Луч, который падал на нее, казалось исходил не от фонаря, а от его лица, как только он опустил голову, луч померк.
– Спокойной ночи, – покорно сказал он.
____________
Квартира Бабули, куда она переехала после смерти мужа, была гораздо меньше, но многие вещи из ее прежнего дома втиснулись сюда по праву родственников и приживалов. Артур побродил немного по комнатам. Знакомые предметы бормотали ему об уходящих днях и хрупкости связей, но их дружеские кивки потихоньку развеяли его хандру.
– Ты отлично устроилась! Квартира прекрасная! Прости, что раньше не заехал, ты же говорила мне, где это…
– Хорошо, что тебе нравится, – я ее тебе завещала, – она ободряюще погладила Артура по плечу.
– Спасибо… но почему? У тебя же есть еще внучатые племянники и племянницы…
– У меня есть любимчики! – улыбка бабули всплыла откуда-то из прошлого, наверное, из детства Артура. – И потом, – вздохнула она, – я знаю: случись со мной что – ты меня не бросишь, не сдашь в богадельню… Думаешь, я не помню, как ты сидел с Эмилем, когда он стал совсем плох, как ты говорил с ним, как вы пели? Я помню, какие у него были глаза после того, как он с тобой пообщается…
Артур обнял ее, вспоминая сразу и Эмиля Готье, которого считал дедом, и отца. Потом мадам Готье ласково отстранилась, подвела его к висевшей на стене фотографии, он сам сделал ее несколько лет назад, когда бабуля еще не была вдовой.
– Эмиль бы не одобрил, если бы я поступила по-другому. Теперь я всегда его слушаюсь, – сказала она, поглядев на своего полковника Готье. – А уж в молодости… как я его мучила, даже стыдно бывало, зато есть что вспомнить.
– Все-таки надо было сказать ей, – вздохнул Артур.
– И поучил бы отлуп!
– И так получил.
– Это ничего не значит!
– Вот как?
– Конечно! Придумай еще что-то.
– То, что я придумал, ей не понравилось, она не захотела ехать со мной в субботу.

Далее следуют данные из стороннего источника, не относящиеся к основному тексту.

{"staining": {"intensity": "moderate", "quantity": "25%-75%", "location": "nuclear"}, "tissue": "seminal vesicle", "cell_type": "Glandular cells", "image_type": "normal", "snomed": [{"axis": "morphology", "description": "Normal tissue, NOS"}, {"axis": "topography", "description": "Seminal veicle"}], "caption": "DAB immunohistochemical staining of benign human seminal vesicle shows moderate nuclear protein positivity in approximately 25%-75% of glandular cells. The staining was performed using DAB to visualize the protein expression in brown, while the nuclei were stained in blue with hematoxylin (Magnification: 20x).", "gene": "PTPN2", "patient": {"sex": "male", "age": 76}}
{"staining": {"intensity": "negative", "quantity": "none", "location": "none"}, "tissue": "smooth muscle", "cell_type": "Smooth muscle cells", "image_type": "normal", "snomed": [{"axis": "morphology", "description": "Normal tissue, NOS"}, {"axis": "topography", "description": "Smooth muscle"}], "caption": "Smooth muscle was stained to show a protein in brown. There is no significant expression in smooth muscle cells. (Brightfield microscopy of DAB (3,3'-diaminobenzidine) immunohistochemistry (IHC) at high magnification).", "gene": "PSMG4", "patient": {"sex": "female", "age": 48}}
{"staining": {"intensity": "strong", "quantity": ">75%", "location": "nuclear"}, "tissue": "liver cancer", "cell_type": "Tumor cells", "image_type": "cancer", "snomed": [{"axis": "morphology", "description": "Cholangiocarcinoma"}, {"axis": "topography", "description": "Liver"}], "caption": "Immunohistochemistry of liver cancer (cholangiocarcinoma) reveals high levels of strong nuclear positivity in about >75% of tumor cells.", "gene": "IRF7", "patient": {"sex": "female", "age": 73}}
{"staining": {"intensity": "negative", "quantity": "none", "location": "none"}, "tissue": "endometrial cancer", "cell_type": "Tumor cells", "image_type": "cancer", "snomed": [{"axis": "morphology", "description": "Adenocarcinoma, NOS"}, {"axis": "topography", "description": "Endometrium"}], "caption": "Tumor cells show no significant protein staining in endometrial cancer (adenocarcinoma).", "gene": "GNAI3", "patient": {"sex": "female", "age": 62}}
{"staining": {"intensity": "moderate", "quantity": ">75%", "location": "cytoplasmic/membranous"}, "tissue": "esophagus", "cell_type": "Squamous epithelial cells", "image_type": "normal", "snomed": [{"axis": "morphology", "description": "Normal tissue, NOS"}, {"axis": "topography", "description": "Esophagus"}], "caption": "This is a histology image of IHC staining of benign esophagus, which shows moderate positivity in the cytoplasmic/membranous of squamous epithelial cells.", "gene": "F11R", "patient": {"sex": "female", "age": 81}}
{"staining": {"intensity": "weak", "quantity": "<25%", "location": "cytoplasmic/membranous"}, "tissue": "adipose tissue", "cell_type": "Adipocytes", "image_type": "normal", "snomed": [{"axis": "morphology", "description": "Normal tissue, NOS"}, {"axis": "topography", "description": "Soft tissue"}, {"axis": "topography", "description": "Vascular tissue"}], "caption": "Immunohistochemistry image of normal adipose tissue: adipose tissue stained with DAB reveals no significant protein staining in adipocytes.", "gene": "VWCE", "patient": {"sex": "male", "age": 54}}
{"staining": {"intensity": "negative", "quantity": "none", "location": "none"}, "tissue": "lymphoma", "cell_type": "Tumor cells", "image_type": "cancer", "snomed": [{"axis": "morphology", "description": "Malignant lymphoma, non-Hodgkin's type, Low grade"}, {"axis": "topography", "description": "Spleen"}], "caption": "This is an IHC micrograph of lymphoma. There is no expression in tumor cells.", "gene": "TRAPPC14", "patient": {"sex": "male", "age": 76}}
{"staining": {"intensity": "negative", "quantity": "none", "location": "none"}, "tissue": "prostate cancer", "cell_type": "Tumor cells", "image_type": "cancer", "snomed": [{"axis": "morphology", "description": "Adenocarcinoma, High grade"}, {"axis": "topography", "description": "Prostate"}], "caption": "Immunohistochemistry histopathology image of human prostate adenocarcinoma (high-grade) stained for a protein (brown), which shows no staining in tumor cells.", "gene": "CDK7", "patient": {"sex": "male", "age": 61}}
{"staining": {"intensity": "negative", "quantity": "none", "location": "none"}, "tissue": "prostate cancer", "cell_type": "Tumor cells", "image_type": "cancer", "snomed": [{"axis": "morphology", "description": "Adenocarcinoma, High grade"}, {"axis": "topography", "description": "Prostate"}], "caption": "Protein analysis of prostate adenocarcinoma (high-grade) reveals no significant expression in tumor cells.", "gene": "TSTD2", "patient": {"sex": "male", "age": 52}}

– Захотела или не захотела, это ты поймешь, когда поедешь с ней. Ты захотел, вот и действуй. Пригласи ее снова, да укради ее, в конце концов, на денек, тем более, она пока одна.
– Ты авантюристка, бабуля!
– Да, это мое лучшее качество! А что? Наши балконы рядом! Окно у нее летом обычно открыто, а в свою квартиру я тебя пущу, так что веревочная лестница не пригодится.